FULL SPEECH: Malusi Gigaba's #MiniBudget2017

2017-10-25 19:22
Finance Minister Malusi Gigaba. (Photo: Gallo Imag
Finance Minister Malusi Gigaba. ~ Gallo Images

Cape Town - This is the full medium term budget policy statement delivered by Finance Minister Malusi Gigaba on Wednesday.

Below is his full speech:

Fellow South Africans

Molweni! Sanibonani! Dumelang! Goeie middag! Avhusheni!

It is my privilege to present the twentieth Medium Term Budget Policy Statement for consideration of the House and all South African.

Introduction

As we consider the medium-term outlook, one is reminded of a poem by Ben Okri, entitled ‘Poetic Fight’, which I quote:

“Will you be at the harvest,  Among the gatherers of new fruits?
Then you must begin today to remake Your mental and spiritual world,
And join the warriors and celebrants of freedom, Realizers of great dreams.
You can’t remake the world without remaking yourself.”

With these evocative words, Okri challenges us to remake ourselves in order to remake the world around us.

To become the realizers of great dreams, we must challenge and reimagine ourselves, be  prepared to reinvent and create anew.

As part of this mammoth effort, and in one on the most important achievements of the fourth democratic administration, a National Development Plan (NDP) was developed five years ago, constituting a long-term vision for the country.

The NDP was developed through an unprecedented and remarkably inclusive process, canvassing the views of South Africans from all walks of life, and drawing in the best national expertise and minds, as embodied by the distinguished and diverse group of national planning commissioners who developed the plan.

This culminated in the Vision 2030, which spelled out what was required to realize our aspirations for our society, and for all who live in it.

It was absolutely critical for Vision 2030 to use as a starting point the aspirations for our people.

That is what government is about, and that is what development is also about – putting in place the conditions for people to realize their aspirations for themselves.

This is true to Okri’s clarion call which exhorts us not merely to be at the harvest or the realization of the dreams, but to be among the gatherers of the fruit and the realizers of the great dreams, to be present at the letsema not merely as the beneficiary of the harvest of great fruit, but as an active participant of the sowing and ultimately one of the harvesters.

The NDP envisages a future in which our people will not be passive beneficiaries of the largesse of democracy, but indeed active builders and midwives of the South Africa we want.

Indeed we must all be prepared to plant the seeds of the harvest.

As Indian Nobel prize laureate and development economist Amartya Sen observed in his book,
Development As Freedom:

“Development has to be more concerned with enhancing the lives we lead and the freedoms we enjoy.

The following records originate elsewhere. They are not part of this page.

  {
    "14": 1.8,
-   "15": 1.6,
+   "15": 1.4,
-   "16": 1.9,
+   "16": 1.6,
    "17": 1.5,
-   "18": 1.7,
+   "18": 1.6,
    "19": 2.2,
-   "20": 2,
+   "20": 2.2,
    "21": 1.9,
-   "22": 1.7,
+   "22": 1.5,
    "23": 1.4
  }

Expanding the freedoms that we have reason to value not only makes our lives richer and more unfettered, but also allows us to be fuller social persons, exercising our own volitions and interacting with – and influencing – the world in which we live.”

Our people aspire:

  • to raise their children in conditions of safety, free from threats of sexual assault, drugs and gangsterism
  • to live healthy lives, with access to medical care to prevent and treat illnesses;
  • to develop their capabilities through education and training, apprenticeships and employment;
  • to build wealth sufficient to live a decent lifestyle now and in their years of retirement, and to leave something to their families after passing on; and,
  • perhaps above all, to actualize themselves, to take advantage of all that life has to offer, and pursue their dreams as masters of their own destiny

At its core, it is this fundamental purpose of enabling people-centred development that is and must be the central objective of government, and the capable and developmental state called for by Vision 2030.

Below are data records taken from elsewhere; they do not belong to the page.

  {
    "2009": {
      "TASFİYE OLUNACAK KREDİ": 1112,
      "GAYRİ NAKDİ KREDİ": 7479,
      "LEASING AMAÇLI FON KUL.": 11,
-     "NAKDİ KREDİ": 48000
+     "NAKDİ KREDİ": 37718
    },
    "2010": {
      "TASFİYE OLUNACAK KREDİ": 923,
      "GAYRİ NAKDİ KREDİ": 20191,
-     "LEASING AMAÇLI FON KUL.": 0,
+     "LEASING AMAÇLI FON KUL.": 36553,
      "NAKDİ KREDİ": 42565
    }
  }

In this regard, the Medium-Term Budget Policy Statement (MTBPS) is an important opportunity to reflect on the country’s finances and economic outlook, and to what extent this outlook supports our national development objectives as articulated in Vision 2030.

It is an opportunity to think about how we must remake ourselves, if we are to reach the harvest evoked by Okri.

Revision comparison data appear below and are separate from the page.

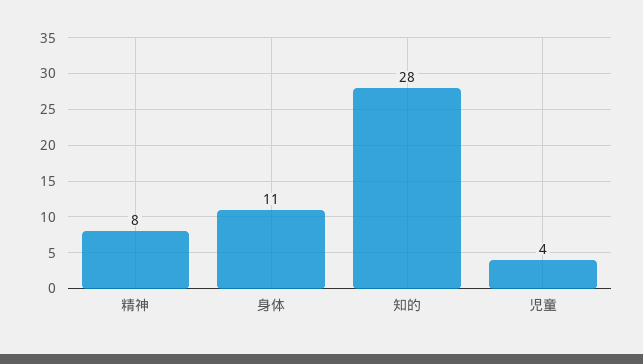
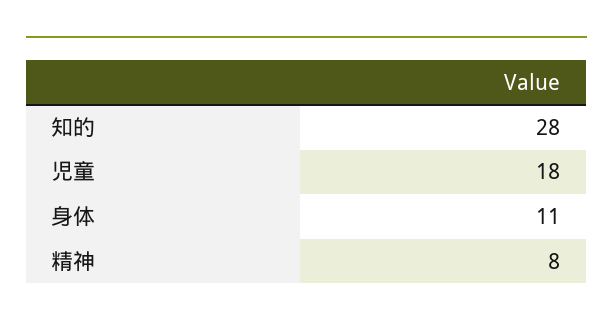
  {
    "精神": 8,
    "身体": 11,
    "知的": 28,
-   "児童": 4
+   "児童": 18
  }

We are giving an honest view of the challenges facing our country.

It is not in the public interest, nor is it in the interest of government, to sugar-coat the state of our economy and the challenges we are facing.

It is only when we understand these challenges fully and candidly that we will know what to do and can decide what course we must take in addressing them, as well as what trade-offs we must make in the national interest.

The fiscal framework we present to you recognizes this and does exactly this. The period ahead is not going to be an easy one.

Our resolve is to remain on course and not to deviate irretrievably from the fiscal consolidation agenda we embarked on a few years ago.

We will continue to optimize, squeeze and innovate to improve the quality and efficiency of our spending.